Proposition:
Suppose $R$ is a total order on a set $A$. Prove that every finite,
nonempty set $B \subseteq A$ has an $R$-smallest element.
My attempt:
Cardinality of the set, say $A$, will be denoted as $|A|$.
By induction.
Base case:
Take $B = \{b\}$ such that $b \in A$. $b$ is the $R$-smallest element of $B$.
Induction step:
Suppose for all sets with $n$ elements, there will be smallest element.

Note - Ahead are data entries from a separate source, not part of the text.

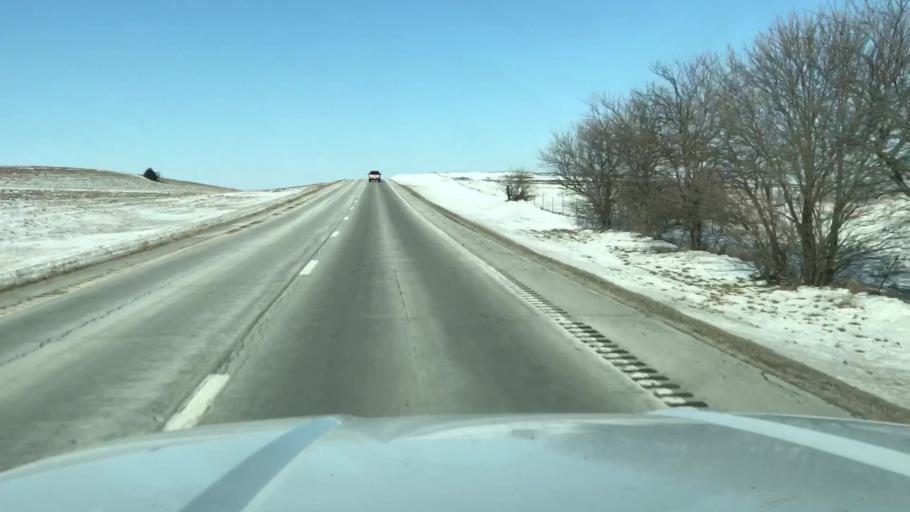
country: US
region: Missouri
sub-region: Andrew County
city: Savannah
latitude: 39.9710
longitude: -94.8717
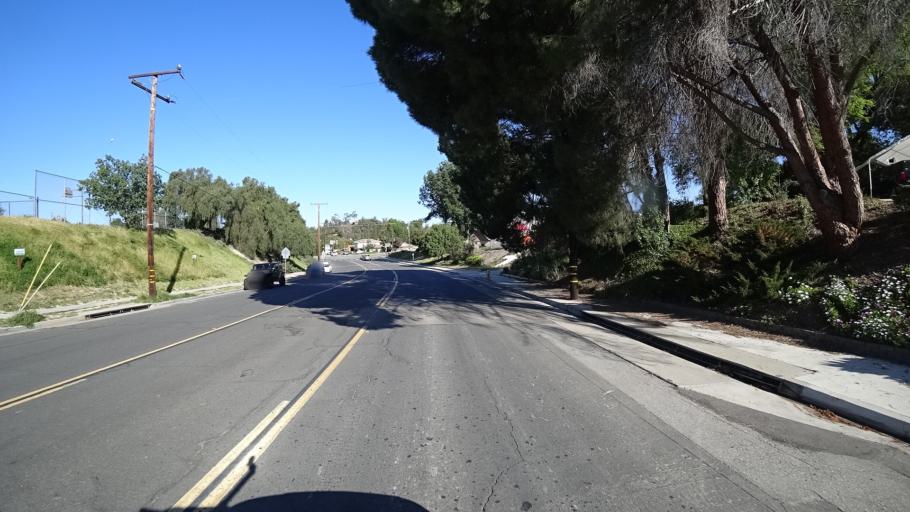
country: US
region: California
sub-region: Ventura County
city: Thousand Oaks
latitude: 34.1937
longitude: -118.8416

Consider arbitrary set $B \subseteq A$ such that $|B| = n + 1$.
Take arbitrary $b \in B$.
Let $B' = B \setminus \{b\}$. By inductive hypothesis, $B'$ has $R$-smallest element. Let's call it $c$.
Now consider set $B$.
Suppose $cRb$. Then $c$ is the smallest element of $B$.
Suppose $bRc$. Take arbitrary $y \in B$. We know that $cRy$. By transitivity we have $bRy$. $y$ was arbitrary, hence $b$ is the smallest element of $B$.
Suppose that $\lnot bRc$ and $\lnot cRb$. This is impossible, because $R$ is a total order on $A$.
Therefore, either $c$ or $b$ will be the smallest element of $B$.
$\Box$
Is it correct?
Best Answer
Yes, that’s a pretty good solid proof.